All in all, it's a pleasant and fast camera to use if you want to get involved in what it's doing and one that, like most of the PowerShot range, can be trusted to get most things right on the occasions you don't want to.

Rear of camera

The G11's screen is slightly smaller than the G10's, due to the space required for the hinge that allows it to flip and twist. Other than that the back of the camera has changed very little - there are direct access buttons and knobs for most major shooting functions (which is part of the appeal and the reason the camera is so large).

A slight frustration is that the G11 inherits one of the G10's quirks - the movement of exposure compensation to the dial on the top left has meant there's no obvious button to swap between shutter speed and aperture setting in manual mode. Can you guess which one you're meant to press? It's the metering button, of course, which cycles between shutter, aperture and metering mode. That said, it's unusual for there to be any need to shoot in manual mode, so it's not a devastating problem.

Top of camera

The top of the G11 is essentially unchanged from the G10 - with a series of dials that allow direct access to shooting settings in a way that has been lost to most modern cameras. This sense of connection to what the camera is doing is, we suspect, one of the main reasons people really like the G-series cameras.

Display and menus

The menus will be instantly familiar to anyone who has previously used a Canon camera (compact or DSLR) in recent years. There are a handful of options split over two tabs, with a third tab acting as the customizable 'My Menu' page. This makes it very easy to assign your favorite menu items to the third tab, minimizing the amount of time you spend in the menu system.
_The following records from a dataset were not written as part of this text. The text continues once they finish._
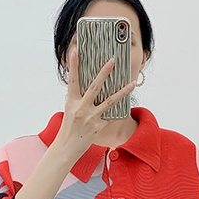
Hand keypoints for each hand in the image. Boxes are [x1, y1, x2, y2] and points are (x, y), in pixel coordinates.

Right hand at [54, 44, 135, 161]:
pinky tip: (129, 103)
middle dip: (104, 73)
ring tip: (132, 83)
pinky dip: (120, 110)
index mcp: (71, 101)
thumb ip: (77, 97)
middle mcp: (81, 108)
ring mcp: (90, 117)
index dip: (74, 65)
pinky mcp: (98, 126)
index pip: (73, 80)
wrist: (66, 148)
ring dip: (122, 92)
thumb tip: (84, 85)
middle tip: (112, 60)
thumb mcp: (69, 109)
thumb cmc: (68, 127)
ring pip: (109, 101)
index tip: (76, 50)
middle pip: (94, 87)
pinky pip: (112, 115)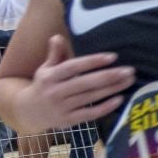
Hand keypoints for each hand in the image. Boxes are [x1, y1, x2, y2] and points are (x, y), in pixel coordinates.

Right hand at [10, 35, 134, 129]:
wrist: (27, 112)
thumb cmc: (43, 86)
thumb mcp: (46, 69)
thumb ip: (55, 54)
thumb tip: (57, 37)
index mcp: (50, 76)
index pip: (74, 67)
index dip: (93, 61)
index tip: (113, 57)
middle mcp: (55, 91)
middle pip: (86, 83)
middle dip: (109, 76)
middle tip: (129, 70)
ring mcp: (62, 107)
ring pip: (91, 97)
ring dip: (112, 89)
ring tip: (129, 81)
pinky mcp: (68, 120)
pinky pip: (90, 114)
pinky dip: (105, 107)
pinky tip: (119, 99)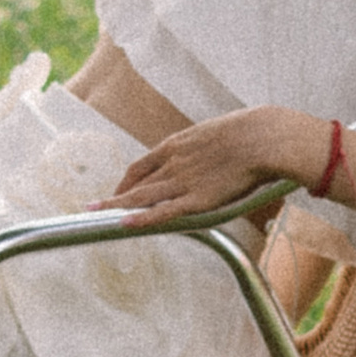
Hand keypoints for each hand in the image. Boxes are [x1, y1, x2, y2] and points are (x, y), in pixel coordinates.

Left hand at [101, 110, 290, 224]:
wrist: (262, 138)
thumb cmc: (248, 134)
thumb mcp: (216, 134)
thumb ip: (204, 148)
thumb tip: (208, 153)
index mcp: (177, 144)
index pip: (142, 165)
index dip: (127, 181)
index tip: (119, 190)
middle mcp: (173, 162)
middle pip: (135, 182)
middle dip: (114, 195)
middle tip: (93, 205)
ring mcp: (183, 181)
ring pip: (142, 197)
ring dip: (116, 206)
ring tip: (95, 214)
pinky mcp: (197, 199)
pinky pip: (164, 211)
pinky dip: (142, 218)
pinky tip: (125, 223)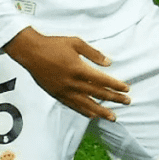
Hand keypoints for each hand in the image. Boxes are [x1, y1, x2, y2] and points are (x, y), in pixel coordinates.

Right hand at [3, 27, 129, 120]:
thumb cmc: (53, 45)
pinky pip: (73, 106)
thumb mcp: (76, 43)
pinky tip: (92, 115)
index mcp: (79, 69)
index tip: (127, 89)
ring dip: (101, 111)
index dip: (116, 86)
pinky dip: (84, 111)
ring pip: (86, 104)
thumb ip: (93, 53)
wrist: (30, 52)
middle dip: (114, 99)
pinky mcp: (56, 94)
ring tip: (112, 116)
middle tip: (127, 102)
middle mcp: (72, 83)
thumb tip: (108, 63)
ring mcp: (64, 90)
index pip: (102, 81)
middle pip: (98, 94)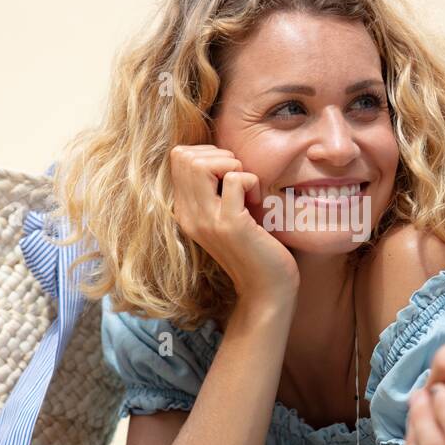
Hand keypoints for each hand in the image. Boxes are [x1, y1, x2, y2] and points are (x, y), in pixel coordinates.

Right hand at [169, 144, 299, 302]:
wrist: (266, 291)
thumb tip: (222, 154)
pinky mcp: (230, 225)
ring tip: (246, 189)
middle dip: (218, 155)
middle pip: (184, 156)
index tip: (228, 176)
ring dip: (231, 165)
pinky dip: (252, 181)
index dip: (208, 154)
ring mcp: (207, 220)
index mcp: (185, 211)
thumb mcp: (226, 215)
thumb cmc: (255, 248)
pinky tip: (257, 202)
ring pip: (200, 163)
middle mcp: (189, 215)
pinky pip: (235, 179)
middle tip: (238, 178)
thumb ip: (216, 189)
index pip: (178, 158)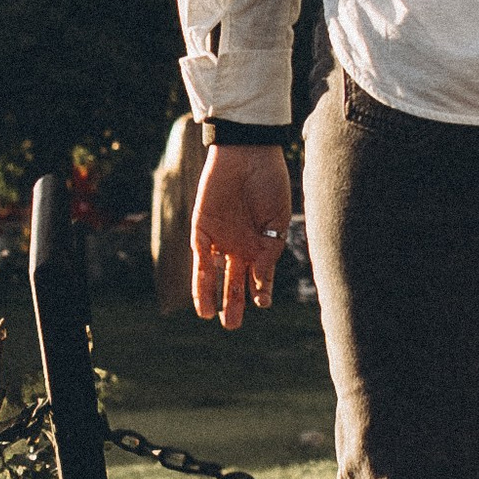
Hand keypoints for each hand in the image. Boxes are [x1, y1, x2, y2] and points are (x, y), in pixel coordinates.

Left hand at [192, 142, 293, 330]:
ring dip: (215, 297)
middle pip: (235, 280)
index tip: (262, 303)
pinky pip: (200, 261)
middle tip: (233, 325)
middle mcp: (241, 244)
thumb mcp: (278, 217)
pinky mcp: (202, 230)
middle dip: (235, 303)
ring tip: (215, 318)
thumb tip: (261, 280)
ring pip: (216, 275)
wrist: (247, 153)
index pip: (260, 274)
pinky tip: (202, 300)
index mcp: (263, 241)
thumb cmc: (269, 181)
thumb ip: (270, 249)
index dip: (261, 289)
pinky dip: (201, 282)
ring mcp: (221, 238)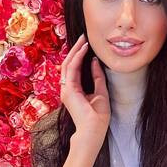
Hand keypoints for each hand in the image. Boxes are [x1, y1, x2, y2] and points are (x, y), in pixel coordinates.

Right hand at [60, 33, 109, 147]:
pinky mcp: (68, 90)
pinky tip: (84, 50)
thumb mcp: (100, 92)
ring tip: (83, 40)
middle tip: (83, 38)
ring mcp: (66, 89)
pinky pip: (71, 69)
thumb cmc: (98, 116)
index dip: (80, 56)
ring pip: (68, 64)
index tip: (87, 45)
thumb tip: (95, 61)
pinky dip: (77, 58)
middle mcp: (67, 89)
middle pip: (69, 65)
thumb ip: (97, 77)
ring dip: (76, 51)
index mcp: (74, 91)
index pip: (75, 70)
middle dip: (76, 50)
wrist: (93, 129)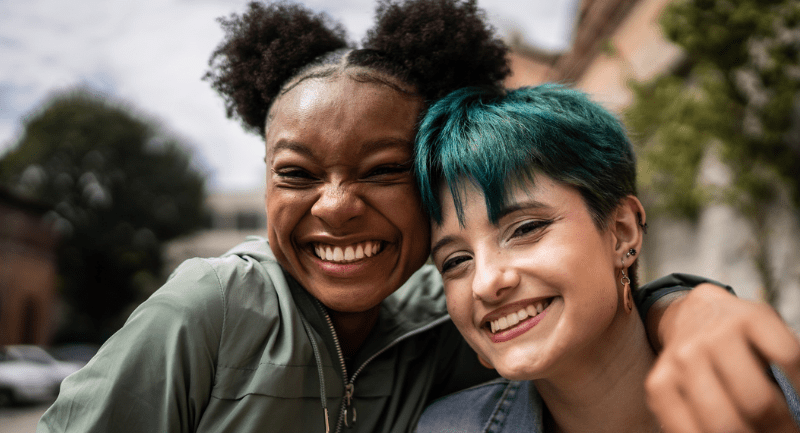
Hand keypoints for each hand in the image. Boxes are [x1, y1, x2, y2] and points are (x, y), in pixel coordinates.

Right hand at [646, 283, 799, 432]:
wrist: (690, 314)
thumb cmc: (738, 332)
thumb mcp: (767, 329)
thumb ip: (784, 359)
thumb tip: (796, 404)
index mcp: (748, 318)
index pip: (789, 357)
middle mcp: (710, 337)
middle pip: (757, 402)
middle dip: (779, 428)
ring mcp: (681, 361)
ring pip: (723, 424)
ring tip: (753, 432)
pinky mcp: (658, 383)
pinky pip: (685, 431)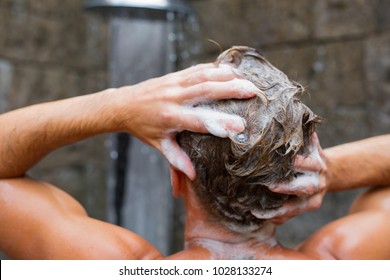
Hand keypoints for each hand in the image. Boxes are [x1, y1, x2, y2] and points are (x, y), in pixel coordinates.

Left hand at [115, 63, 260, 179]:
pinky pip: (197, 69)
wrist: (123, 105)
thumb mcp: (158, 145)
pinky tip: (230, 70)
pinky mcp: (174, 75)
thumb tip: (193, 177)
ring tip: (247, 79)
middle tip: (254, 91)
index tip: (241, 126)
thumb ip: (176, 160)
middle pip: (206, 91)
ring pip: (204, 76)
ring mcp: (174, 83)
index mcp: (171, 118)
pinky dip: (214, 68)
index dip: (221, 123)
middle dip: (231, 90)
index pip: (200, 121)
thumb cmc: (142, 128)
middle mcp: (174, 98)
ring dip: (227, 76)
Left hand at [252, 133, 327, 223]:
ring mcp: (315, 197)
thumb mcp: (309, 142)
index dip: (296, 163)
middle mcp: (318, 181)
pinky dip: (278, 218)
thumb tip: (286, 112)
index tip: (281, 161)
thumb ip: (299, 132)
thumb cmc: (310, 154)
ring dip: (277, 211)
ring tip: (256, 212)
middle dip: (287, 188)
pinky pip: (293, 216)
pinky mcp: (309, 208)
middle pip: (304, 187)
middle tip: (268, 186)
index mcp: (317, 162)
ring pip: (298, 207)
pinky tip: (261, 216)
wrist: (329, 172)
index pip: (307, 162)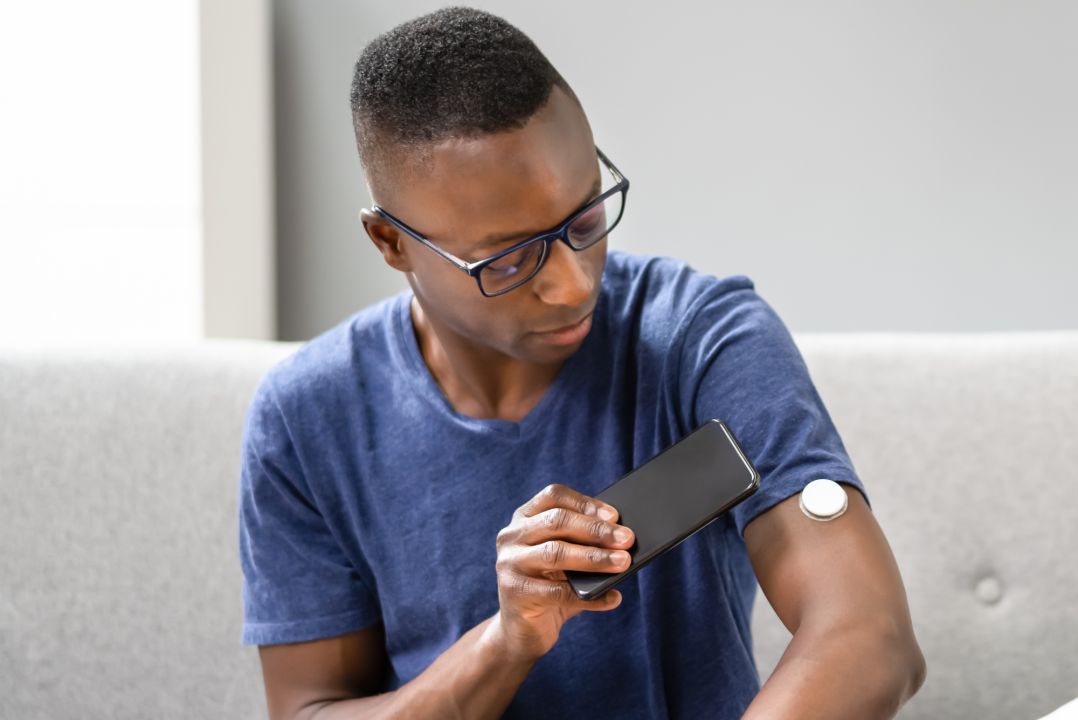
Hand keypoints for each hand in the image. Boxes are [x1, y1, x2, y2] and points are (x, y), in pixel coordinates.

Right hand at [490, 483, 634, 661]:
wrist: (521, 630)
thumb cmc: (550, 586)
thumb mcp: (565, 558)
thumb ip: (583, 543)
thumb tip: (622, 538)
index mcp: (524, 518)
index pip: (553, 496)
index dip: (584, 503)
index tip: (614, 516)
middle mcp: (511, 536)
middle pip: (556, 522)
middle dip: (595, 530)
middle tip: (626, 539)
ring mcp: (509, 564)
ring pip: (555, 553)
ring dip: (594, 558)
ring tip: (622, 563)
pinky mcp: (515, 594)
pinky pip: (558, 593)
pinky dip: (590, 597)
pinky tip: (611, 598)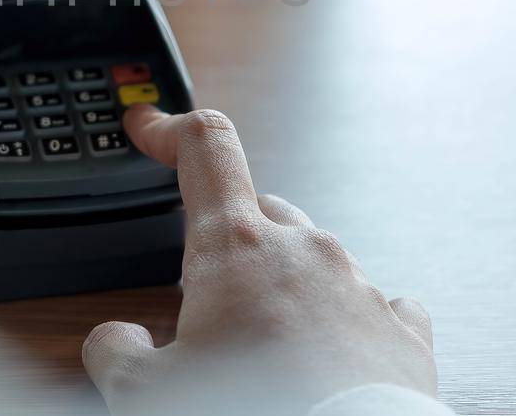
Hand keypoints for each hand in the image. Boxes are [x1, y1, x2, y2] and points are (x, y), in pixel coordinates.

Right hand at [83, 106, 436, 415]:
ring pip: (314, 260)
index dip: (169, 129)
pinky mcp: (399, 330)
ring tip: (263, 349)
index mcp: (236, 248)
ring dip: (285, 288)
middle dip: (229, 240)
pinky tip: (333, 356)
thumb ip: (118, 352)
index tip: (150, 128)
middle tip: (206, 295)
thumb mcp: (147, 392)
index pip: (205, 148)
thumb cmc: (253, 415)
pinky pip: (374, 306)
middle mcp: (304, 251)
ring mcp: (357, 286)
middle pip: (258, 211)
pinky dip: (348, 323)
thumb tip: (115, 340)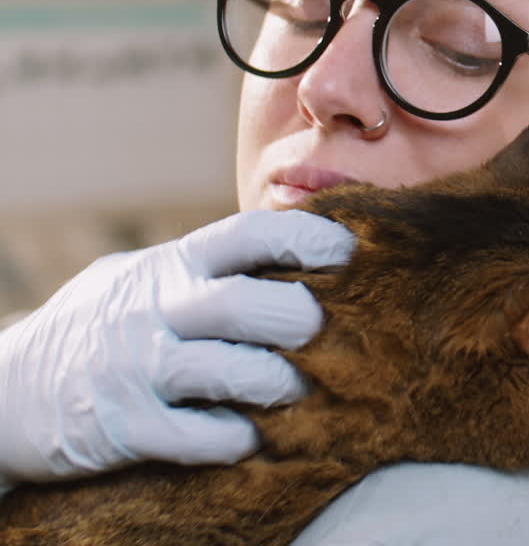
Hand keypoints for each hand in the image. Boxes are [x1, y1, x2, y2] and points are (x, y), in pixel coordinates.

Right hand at [0, 210, 354, 494]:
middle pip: (247, 304)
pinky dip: (238, 439)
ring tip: (296, 389)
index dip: (304, 237)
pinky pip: (202, 437)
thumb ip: (204, 267)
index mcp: (168, 268)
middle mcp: (154, 312)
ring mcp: (138, 370)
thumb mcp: (141, 279)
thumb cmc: (98, 328)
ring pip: (234, 372)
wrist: (3, 393)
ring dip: (280, 383)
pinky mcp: (126, 428)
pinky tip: (249, 436)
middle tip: (320, 332)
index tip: (348, 251)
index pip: (245, 235)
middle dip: (299, 318)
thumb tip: (289, 248)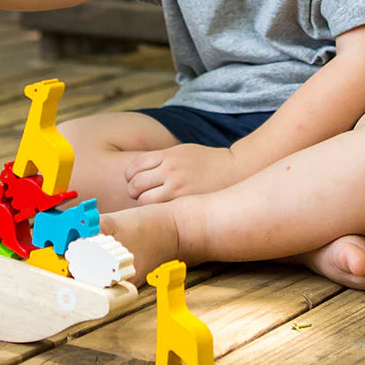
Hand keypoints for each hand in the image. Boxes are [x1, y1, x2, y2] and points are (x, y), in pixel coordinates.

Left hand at [124, 144, 243, 204]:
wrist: (234, 170)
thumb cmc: (205, 162)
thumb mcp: (182, 152)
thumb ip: (161, 160)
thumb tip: (137, 172)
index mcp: (168, 155)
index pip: (134, 166)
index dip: (130, 176)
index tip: (134, 181)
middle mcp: (171, 170)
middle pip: (135, 184)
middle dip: (133, 191)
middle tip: (139, 195)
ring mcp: (178, 188)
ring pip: (144, 201)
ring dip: (143, 204)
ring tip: (151, 205)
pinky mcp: (185, 202)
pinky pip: (160, 210)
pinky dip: (156, 212)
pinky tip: (161, 212)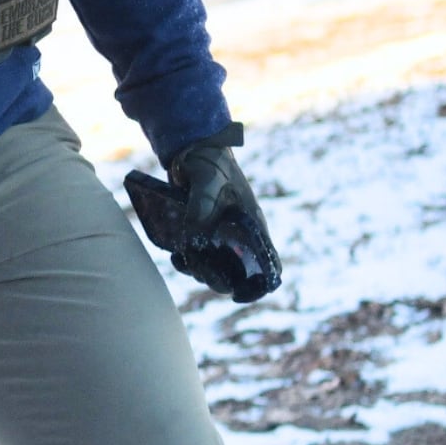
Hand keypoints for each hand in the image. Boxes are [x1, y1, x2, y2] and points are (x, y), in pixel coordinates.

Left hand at [166, 127, 282, 303]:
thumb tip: (195, 231)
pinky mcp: (204, 230)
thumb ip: (201, 202)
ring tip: (182, 261)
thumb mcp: (206, 179)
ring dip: (200, 271)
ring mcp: (222, 234)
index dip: (259, 286)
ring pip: (217, 267)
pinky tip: (176, 255)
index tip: (238, 294)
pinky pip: (201, 255)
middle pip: (237, 273)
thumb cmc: (209, 163)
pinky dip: (190, 260)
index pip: (269, 265)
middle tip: (197, 271)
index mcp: (253, 226)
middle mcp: (241, 234)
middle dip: (218, 279)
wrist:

Beyond the main menu, the G11 features a simple function menu with seven icons representing major shooting settings. The functions included on the menu vary depending on which mode you're in, but tend to be fairly well chosen so that you're not inundated with options you're unlikely to change.

Pressing the display button cycles between the two screen modes and an off setting. These two settings can be customized. Here is an example of a screen with all options turned on - shooting info, grid lines, 3:2 aspect markers and a histogram.
The menus allow the two display screens to be defined to your tastes, with just the options you want displayed. The customization continues, with the ability to define the function of the shortcut button on the camera's top left corner.
White balance can also be customized - in addition to the standard presets for different types of light source. Pressing the 'Disp' button while setting white balance allows fine tuning in both Blue/Amber and Magenta/Green axes.
Underline the G11's enthusiasts' status are features that are pretty rare on compact cameras including flash exposure compensation and rear-curtain flash sync. In the P, A, S, M modes, changing any of the parameters once it's metering shows a dynamic scale that shows the effects of your changes on the exposure.
Another enthusiast-friendly feature is the ability to record the sensor's raw output, so that it can be processed later. By default, when shooting RAW, the camera won't save a processed JPEG file but this can be changed in the menus.
As well as the standard two and ten-second self-timers, the G11 also has a custom option to shoot the number of shots with a chosen delay between them. Quickshot mode displays the camera settings on the back of the camera for easy reference and fast shooting using the optical viewfinder.